Chip Bone, VP of the Florida Restaurant & Lodging Association Educational Foundation, suspects the problem may lie in a negative perception of how people get treated in the restaurant industry.

To counter this perception, 
in 1997 the NRA launched 
ProStart, a program for students in grades 11 and 12 that explains the value of a foodservice career. Approximately 45,000 high school students in 45 states and territories are involved with ProStart, which gives high school students some restaurant-type training so they can graduate to assistant restaurant managers and do a better job of managing employees later in their careers.

"Restaurants are growing so fast, yet there is a low perception of restaurant jobs, and restaurant training is not where it needs to be," Bone says. "ProStart is about combating that, providing motivation for young people who are considering going into this field."

Florida's ProStart program is the largest in the United States, with a $1 million budget and 18,000 students enrolled in 192 high schools. The schools purchase a two-year curriculum that covers everything from marketing to accounting, culinary to dining-room management.

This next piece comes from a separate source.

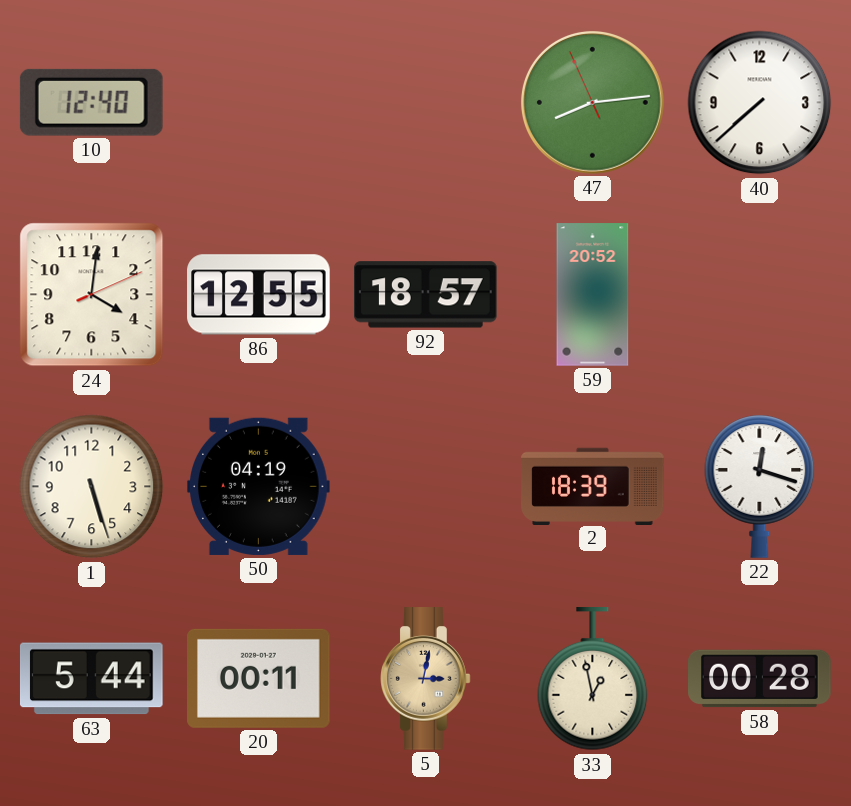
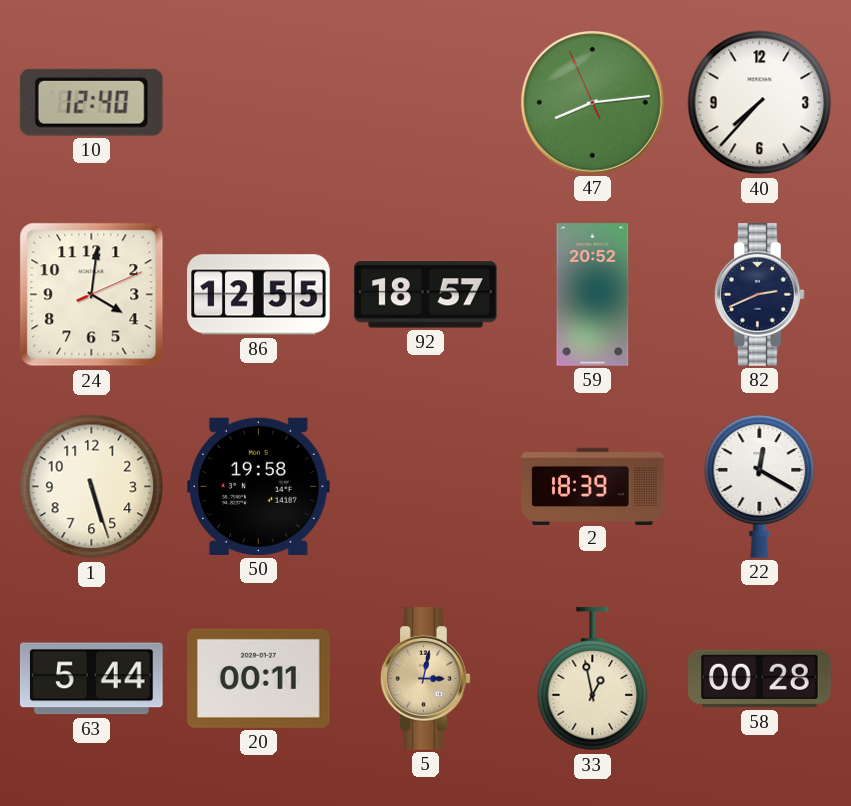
40: 7:38 -> 7:37
82: none -> 2:41
50: 04:19 -> 19:58
22: 12:18 -> 12:20
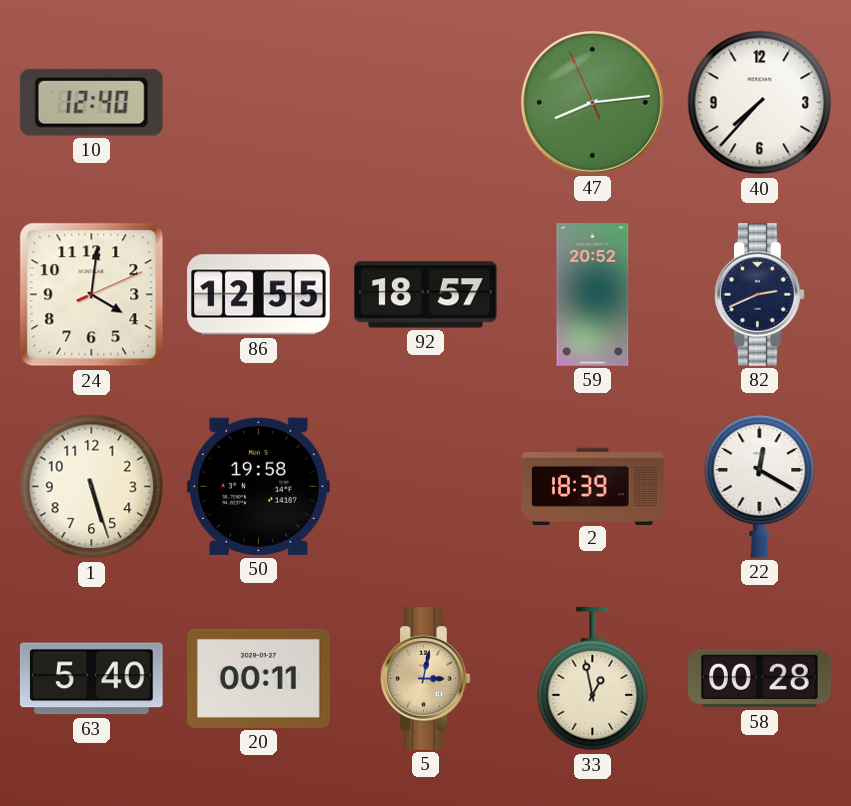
63: 5:44 -> 5:40
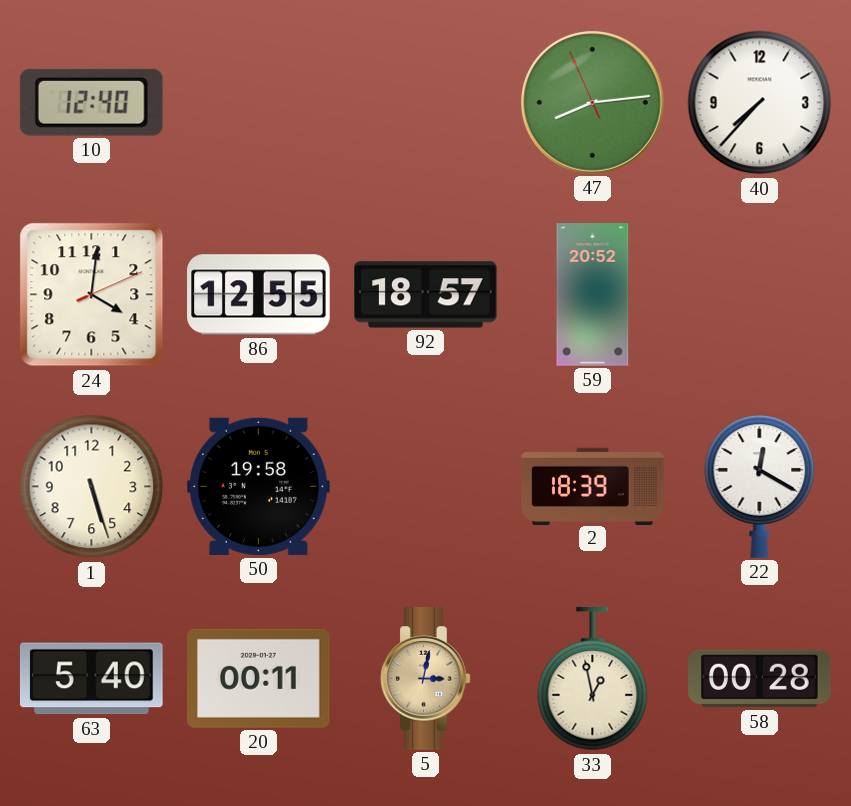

ProStart partners with culinary schools and restaurants to provide paid job experience opportunities for those students, as well as training for their teachers.

"While we have no quantifiable numbers, we have heard anecdotally that this program is improving restaurant recruitment and retention in [Florida]," says Bone. "Our restaurant members are telling us that these students are coming to work for them, and that this program is really affecting kids' lives."

At Legal Sea Foods, Executive Director of Recruiting and Development Janet Sotheby says the 3,600-employee company is trying to adapt hiring practices. "In the past we looked for people with similar experiences to what we needed, but now we're looking for more talent-based selection," she explains. Legal hired Kenexa to conduct in-company research and identify traits that were common among its successful employees.

"As of spring 2007, we look for those traits and talents in our interview and selection process," she says. "For example, one of our big focuses is on guest relationship. If you've got that talent, we'll teach you the mechanics of waiting tables. We're opening it up to all sorts of industries and age groups, including older and mature people, not just college kids looking for part-time work."

To attract and retain employees you have to create a company culture that embraces its staff and provides quality incentives for them, says Aaron Noveshen, founder of The Culinary Edge, a restaurant industry consultancy in San Francisco.

"Look at In-&-Out Burger," he suggests. "The chain is renowned for paying some of the highest wages in the industry, and gets some of the highest ratings for happiness on the job, treating employees with respect and creating a fun workplace. Higher pay often does equate to a better experience for people."

Daily communication and recognition are other keys to a happy workforce, according to Mary M. Adolf, president and COO of the NRA's Educational Foundation.

"Bubba Gump Shrimp Co. promotes its open-door policy as a way to ensure that staff is informed on what is going on around the company, as well as how they are developing personally," she says. "Twice-daily shift meetings, weekly manager meetings, bi-weekly trainer meetings and regular round-table meetings are all of the ways 
Bubba Gump keeps their employees connected."

The NRA's Educational Foundation SPIRIT Awards program recognizes foodservice operations with exceptional employee programs in place.

"Emphasize the importance of your workforce to your bottom line," she advises restaurants with recruitment and retention challenges. "Acknowledge that without them, your company cannot succeed. Make sure you are providing your employees with a career and not simply a job by providing them with the tools they need to succeed both professionally and personally."

Siriani agrees. "Churn and burn is a stigma of our industry that we don't believe has to be a part of it. The issue is: What are companies doing to reach the workforce and engage their hearts, heads and minds? This is a great time for the restaurant industry to talk about the beauty and flexibility of working in the industry."